– Столоваться заодно решим, – скорее утверждая, чем спрашивая, начала Булаиха. – Себе я стряпала в горшке, да теперь он мал будет, коль работать думаешь. Кастрюлю придется чинить, свищ в ней.

Старуха полезла под кровать и достала оттуда кастрюлю с пооббитой зеленой эмалью. В кастрюле хранилось десятка два яиц, Булаиха переложила их на шесток и глянула через кастрюлю на свет.

– Вот, гляди, коль ты мастер лудить-паять.

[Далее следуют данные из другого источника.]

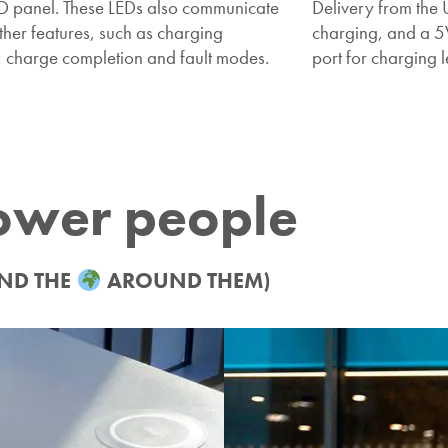
ED panel. These LEDs also communicate
Delivery from the 
ther features, such as charging
charging, and a 
, charge completion and fault modes.
port for charging 
ower people
ND THE
AROUND THEM)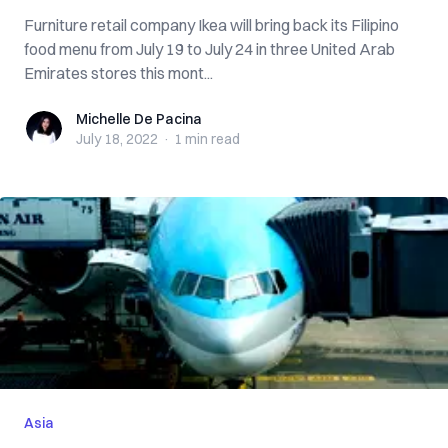
Furniture retail company Ikea will bring back its Filipino
food menu from July 19 to July 24 in three United Arab
Emirates stores this mont...
Michelle De Pacina
Michelle De Pacina
July 18, 2022
·
1 min
read
Asia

Цыган взял кастрюлю в руки, заглянул в нее и, показалось Булаихе, вроде бы даже растерялся.

– Ца-ца-ца, – сказал цыган и почесал в затылке и еще раз повторил: – Ца-ца-ца…

И тут же что-то вспомнил.

– Давай молоток, бабуся. Есть молоток?

– Есть. У меня старик сапожничал.

– Тогда и лапку давай, – обрадовался цыган.

Старуха пошла швыряться за печкой, а Полуян тем временем выскочил во двор и вернулся с куском алюминиевой проволоки.

На глазах у несколько озадаченной Булаихи постоялец отрубил от принесенной проволоки совсем малую дольку и ловко заклепал ею дырку в дне кастрюли. Причем использовал сапожную лапку точно так, как это делают сапожники, когда вгоняют гвоздь в каблук обувки.

– Держи, бабуся! Цыган нигде не пропадет, тайлаз бимать!

Полуян был рад, сиял.

– Экий ты скорый, – сказала старуха с восхищением и в то же время с недоверием, поэтому тут же налила в кастрюлю воды и стала подсовывать под дно ладонь – мокнет или нет?

Кастрюля не подтекала. Но старуха все еще сомневалась.

– Больно уж хозяйственный, гляжу. Ты, случаем, не от семьи скрылся? Может, и у цыган мода пошла семью бросать?..

– Вот, тайлаз бимать! Я же тебе, бабуся, паспорт отдал. Там ясно видно – холостой! У вас женюсь. Ищи невесту – свадьбу сбацаем.

Булаиха отмахнулась рукой, но уже обмякла, даже улыбнулась. Отмахнулась так: да ну, мол, тебя.

Потом старуха наскоро сготовила яичницу и усадила постояльца за стол. Сама, пока он ел, стояла возле, рассказывала о своем житье-бытье, а больше все о дочкиной несчастливой судьбе. Пьет зятек. И никакого сладу с ним нет. Дочь уж и так и сяк, и бросала его, приезжала сюда, месяц жила. Чулан- то ее. И совсем бы надо бросить, да другого найдешь – почище будет. И что за насыла – пьют и пьют все… Сердце выболело: как она там теперь? И письма нет.

Цыган поел, старуха убрала посуду, стряхнула крошки со стола и, немного стесняясь, поинтересовалась:

– Ты, небось, и на картах гадать умеешь?..

Постоялец смутился.

– У нас, у цыган, вообще-то бабы по этой части… Вообще-то, могу. Карт нет. Бросил я всю цыганщину, бабуся! По-людски хочу жить.

– Да-да, – согласилась Булаиха. – А карты нашлись бы, – и полезла в сундук.

Увидев в ее руках колоду карт, цыган еще на секунду задумался, а потом отчаянно вскинул руку:

– A-а, давай погадаю! Была не была, тайлаз бимать! На какой предмет гадать будем, бабуся?

– На дочку бы, – совсем сникла старуха. – Как она там…

Цыган перетасовал карты, накрыл колоду ладонью и пробормотал:

– Тридцать шесть картей всех мастей, всю правду расскажите, истину доложите…

Потом раскидал карты по столу, разложил по кучкам, потом опять собрал и снова раскидал.

Задумался, пошевелил в забытьи губами. Наконец собрал карты в стопку и накрыл ладонью.

– Яваш-яваш пандыр-лаваш цыган все даш-баш, – пробормотал он таинственной скороговоркой и стал выщипывать по одному листу. – Да, бабуся, попивает супруг вашей дочери, попивает… Вот и карты говорят…

– А куда ж ему теперь деваться, – горестно подтвердила Булаиха. – Знамо, попивает…

– Вот и казенный дом вышел. Бубновому королю, ему, значит.

– Чайная, небось. Дочка говорила, они так и роятся возле нее, выпивохи-то. Им не на работу или к семье скорей, они не где пыль, а где был… Цыган выщипнул из колоды еще несколько карт.